Parce que le Verbe existe de tout temps depuis le commencement, toute personne médiatrice de la volonté et de la parole divine, avant et après l’Incarnation (voir Verbe) est une figure du Christ médiateur. La médiation se définit alors comme un processus qui se révèle à travers l’histoire dans laquelle Dieu a choisi d’agir.

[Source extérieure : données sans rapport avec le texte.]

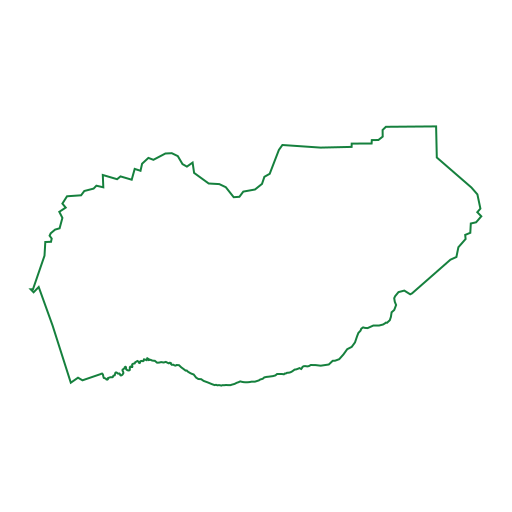 the district of El Dorado, California, United States of America
{"feature_id": "52423323B41898924582889", "entity_name": "El Dorado", "entity_type": "district", "adm_level": 2, "iso_a3": "USA", "parent_name": "United States of America", "parent_adm1": "California", "projection": "albers", "projection_center": [-120.618, 38.785], "detail": "fine", "context": "isolated", "style": "outline", "palette": "green", "viewbox_px": 512, "rotation_deg": 0, "n_neighbors": 0, "source": "geoboundaries", "source_scale": "gbopen_adm2", "svg_char_len": 3581}
<svg xmlns="http://www.w3.org/2000/svg" viewBox="0 0 512 512"><path d="M471.4,187.5L436.8,157.5L436.1,126.4L385.9,126.8L382.6,130.0L382.7,136.6L378.4,140.0L371.8,140.1L371.6,143.5L351.7,143.6L351.6,146.9L320.5,147.6L282.4,145.0L278.9,149.9L269.7,173.8L264.4,176.8L262.0,183.9L255.0,189.5L243.3,191.6L239.4,196.8L233.7,197.2L225.8,187.2L219.3,184.1L208.7,183.5L194.1,172.9L192.6,162.6L186.9,166.6L182.5,164.1L177.8,156.1L171.8,153.2L165.4,153.5L153.4,159.8L148.4,157.9L142.1,163.7L140.5,170.8L134.7,168.9L131.7,179.7L120.5,176.4L117.1,179.2L102.8,175.0L103.3,187.3L96.4,185.7L93.6,188.6L84.3,191.0L81.1,195.3L68.1,196.2L67.0,196.3L62.4,203.6L65.7,207.6L59.3,211.8L62.4,217.9L59.6,228.3L55.1,229.6L50.7,233.3L49.6,235.7L51.7,238.6L51.0,241.8L45.3,242.0L44.5,255.7L33.0,289.2L30.7,289.3L33.6,292.3L38.7,287.0L52.6,325.6L70.8,382.7L78.0,377.7L82.5,380.3L100.9,374.0L101.3,373.7L102.2,373.6L102.9,374.5L103.1,375.4L103.4,376.7L103.5,377.1L103.8,377.9L104.6,378.1L106.1,378.9L106.5,379.5L107.4,379.6L107.9,379.2L108.1,378.0L109.1,377.7L110.2,377.3L111.0,377.2L112.1,377.3L112.8,377.0L113.4,375.7L114.7,375.3L115.2,373.5L115.4,372.8L116.0,372.4L116.7,372.6L118.1,373.7L118.8,373.6L119.3,373.5L120.0,374.2L120.1,374.8L120.6,375.4L121.3,375.4L122.3,374.8L123.0,373.8L123.4,373.0L123.1,371.6L122.5,370.7L122.6,369.6L123.4,369.1L124.5,368.2L124.8,367.2L125.4,366.8L125.9,367.1L126.1,368.2L125.9,368.8L126.6,369.7L127.6,370.3L128.9,370.5L129.8,369.9L129.8,369.1L129.8,367.6L129.9,367.1L130.4,366.6L131.1,367.0L132.2,367.0L132.4,366.2L132.1,365.4L132.2,364.4L132.8,363.9L133.6,363.6L134.7,363.4L135.2,362.3L135.9,361.9L136.6,361.5L137.4,361.0L138.1,361.4L138.8,362.0L138.9,362.7L139.7,363.0L140.1,362.4L140.3,361.4L141.2,360.9L143.0,361.2L143.7,360.7L143.7,360.1L143.9,359.4L144.6,359.4L146.4,360.1L147.3,358.3L148.3,358.9L148.1,359.0L148.4,360.1L150.6,359.8L152.0,360.5L153.2,360.7L154.8,360.8L157.1,362.7L159.0,362.6L161.2,362.1L163.7,362.5L165.8,361.9L168.6,363.3L169.9,362.7L170.9,363.2L170.7,363.7L171.8,364.8L173.3,364.7L174.5,365.4L175.7,365.6L176.6,365.0L179.0,365.2L181.2,367.3L183.4,368.9L185.6,370.6L186.7,370.5L187.8,371.6L189.9,372.9L191.5,373.7L193.7,374.5L196.1,377.6L198.3,379.0L201.2,379.2L203.6,380.9L207.7,382.4L211.8,384.1L214.6,385.1L216.0,384.8L217.4,385.3L219.0,385.1L220.3,385.3L221.3,385.6L222.3,385.2L224.4,385.2L226.0,385.0L227.5,385.1L228.7,385.1L230.6,385.1L232.0,384.6L233.2,384.3L234.6,383.9L236.7,382.8L238.5,382.2L240.2,381.4L242.2,381.9L244.0,382.2L246.5,382.3L248.4,382.2L250.0,382.0L251.4,381.7L253.2,381.7L254.8,381.7L256.7,381.1L258.9,380.4L260.2,379.5L262.7,378.8L264.3,377.4L266.6,376.9L268.6,376.7L270.8,376.4L273.0,376.1L275.4,375.4L277.1,374.0L282.0,374.0L283.9,374.3L284.8,373.5L285.8,373.5L287.0,372.8L288.4,372.7L289.8,372.5L291.5,371.8L293.0,370.8L294.6,369.6L296.2,369.4L298.1,368.7L299.5,368.1L300.3,368.5L301.2,369.0L301.7,368.4L302.6,366.8L303.8,366.2L305.3,366.1L307.3,366.4L308.9,366.1L310.8,365.0L315.7,365.1L320.7,365.7L328.8,364.5L332.7,360.8L335.1,360.7L339.2,359.2L343.4,354.5L347.2,349.2L351.7,346.9L355.0,342.4L357.1,336.2L358.4,332.9L360.5,330.7L361.3,328.7L363.1,327.4L364.9,327.9L367.6,328.1L373.4,325.5L379.2,325.5L383.1,324.5L384.9,323.4L385.9,322.6L387.0,322.8L389.8,320.2L390.9,316.9L391.6,312.3L394.2,310.0L394.7,308.7L396.1,305.0L394.8,301.8L394.2,298.2L395.2,296.1L398.5,292.1L404.3,290.6L410.2,294.3L412.0,293.4L450.4,259.7L456.4,257.0L458.4,247.2L465.6,239.0L465.2,234.9L470.3,232.8L470.8,223.5L476.1,222.3L481.3,216.3L477.3,212.2L480.4,208.6L477.4,194.4L471.4,187.5Z" fill="none" stroke="#15803d" stroke-width="2"/></svg>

Dans la vie de l’Église, la médiation se fait dans deux dimensions : une dimension verticale et une dimension horizontale. La dimension verticale est à double-sens : le rapport médié entre Dieu et les hommes ne se joue pas seulement dans un sens descendant (de Dieu vers les hommes) mais également dans un sens ascendant (des hommes vers Dieu). Cela se traduit par un mécanisme de relais entre Dieu et les hommes, qui articule les dimensions collectives et individuelles de la médiation déléguée par le Christ. La direction ascendante de la médiation implique une participation des croyants dans leur relation à Dieu : cette notion est fondamentale car c’est à travers elle que se mettent en œuvre la liberté et la volonté du croyant (Médiation christique comme participation).
La dimension horizontale se joue dans le fait que le rapport médié à Dieu unit, en la personne du Christ, l’ensemble de la communauté des croyants, les vivants comme les morts qui forment le corps du Christ, c’est-à-dire l’Église. En ce sens, la médiation agit comme liant entre les fidèles, ordonnant les relations entre les uns et les autres. Tous baptisés, les chrétiens sont les uns pour les autres, dans leur quête de pureté et donc de sainteté, autant de traits d’union avec le divin. Ils doivent être les uns pour les autres l’image du Christ (Rm 8, 28-30) dont ils portent le nom (les Chrétiens). Chacun, au moyen de son ascension spirituelle, peut donc mettre en contact l’autre avec Dieu. En effet, chacun a reçu l’Esprit saint lors de son baptême (voir Sacré comme essence) et tous se retrouvent unis dans une Église temporelle et visible liée à l’Église spirituelle et invisible. En d’autres termes, la mort ne rompt pas le lien communautaire qu’opère le Christ.